Gargi Banerjee

Personal information
- Born: 20 July 1961 (age 64) Calcutta, India
- Nickname: Gougo
- Batting: Right-handed
- Bowling: Right-arm medium-fast

International information
- National side: India (1978 - 1991);
- Test debut (cap 16): 21 January 1984 v Australia
- Last Test: 9 February 1991 v Australia
- ODI debut (cap 1): 1 January 1978 v England
- Last ODI: 27 July 1986 v England

Career statistics
| Competition | WTest | WODI |
| Matches | 12 | 26 |
| Runs scored | 614 | 409 |
| Batting average | 27.90 | 15.73 |
| 100s/50s | 0/6 | 0/2 |
| Top score | 75 | 61 |
| Balls bowled | 329 | 291 |
| Wickets | 8 | 6 |
| Bowling average | 17.12 | 28.66 |
| 5 wickets in innings | 1 | 0 |
| 10 wickets in match | 0 | 0 |
| Best bowling | 6/9 | 2/23 |
| Catches/stumpings | 3/0 | 6/0 |
- Source: ESPNcricinfo, 17 September 2009

= Gargi Banerjee =

Indian cricketer

Gargi Banerjee (born 20 July 1961) is a former Indian cricketer who played Test and One Day International (ODI) cricket for India. She made her international debut at the age of 16 at the Eden Gardens in a match against England in the 1978 World Cup and played for West Bengal in India's domestic league prior to her international appearance.

==Early life==

A mischievous girl and an avid sports lover, during her days at YWCA (Young Women Christian Association), she played badminton, basketball and football. A cricket novice, Gargi enrolled for the cricket trial at YWCA and got selected to join the cricket coaching camp in 1976. Her supportive family never restricted her from playing any sports. Despite cricket being considered as a gentle 'man's game’, her brother encouraged her throughout. She was drafted in to the Bengal side and in 2 years she made the jump to the national team for the 1978 World Cup.

==Career==

She played a total of 12 Tests and 26 ODIs. and holds the record for scoring the most test runs in a career without a contributing century (614 runs). In her illustrious cricketing career, she overcame her unimpressive ODI achievements (15.73 from 26 matches over eight years) and later played her first Test, in a match where India fielded five other newcomers and Australia seven. She scored a half-century in the second innings and another one in the fourth Test of the series drawn 0-0. After two fifties, and incredible 6 for 9 in Cuttack, against New Zealand, Gargi was picked for India's first tour of England - in 1986 - where she scored 60 and 75 in the Blackpool Test. Sandhya Agarwal's century overshadowed Gargi's performance, but she made it to Australia in India's next tour in 1991.

==Accomplishments==

Impressed by her batting, late Madhavrao Scindia offered Gargi a job contract at the cricket field. She helped to raise the bar of women's cricket in India by being associated with Indian cricket in various capacities.

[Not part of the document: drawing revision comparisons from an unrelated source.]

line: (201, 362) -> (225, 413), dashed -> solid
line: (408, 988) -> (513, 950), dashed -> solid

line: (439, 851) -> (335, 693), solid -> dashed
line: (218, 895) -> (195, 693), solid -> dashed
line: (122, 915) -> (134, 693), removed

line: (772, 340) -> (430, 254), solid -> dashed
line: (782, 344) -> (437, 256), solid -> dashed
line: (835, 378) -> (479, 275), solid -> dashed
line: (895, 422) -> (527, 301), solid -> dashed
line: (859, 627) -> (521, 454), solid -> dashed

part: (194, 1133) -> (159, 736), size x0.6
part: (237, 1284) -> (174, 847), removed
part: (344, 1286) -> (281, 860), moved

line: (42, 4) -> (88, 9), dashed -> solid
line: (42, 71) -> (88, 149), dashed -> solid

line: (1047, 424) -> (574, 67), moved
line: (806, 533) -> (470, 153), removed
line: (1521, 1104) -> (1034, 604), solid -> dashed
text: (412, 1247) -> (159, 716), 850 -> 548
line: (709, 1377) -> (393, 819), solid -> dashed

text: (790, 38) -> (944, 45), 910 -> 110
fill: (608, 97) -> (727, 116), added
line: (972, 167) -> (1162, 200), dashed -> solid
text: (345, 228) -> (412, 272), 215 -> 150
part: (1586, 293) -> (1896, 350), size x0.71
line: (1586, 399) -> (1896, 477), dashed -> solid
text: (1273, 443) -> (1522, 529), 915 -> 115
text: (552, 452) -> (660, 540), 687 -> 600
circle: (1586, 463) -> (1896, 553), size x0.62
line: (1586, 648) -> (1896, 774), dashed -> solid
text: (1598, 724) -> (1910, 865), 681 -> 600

As the chairperson of Indian women's cricket team selection committee (2011-2014) she gave chances to budding women cricketers. Gargi felt that the more matches the youngsters played, will help them understand the difference between domestic and international circuit. In April 2017, she was bestowed with the prestigious honorary life membership of the Marylebone Cricket Club (MCC). Inspiration to young girls who are aspiring cricketers, Gargi Banerji continues to boost the morale of girls who are inclined to make cricket as a viable career option.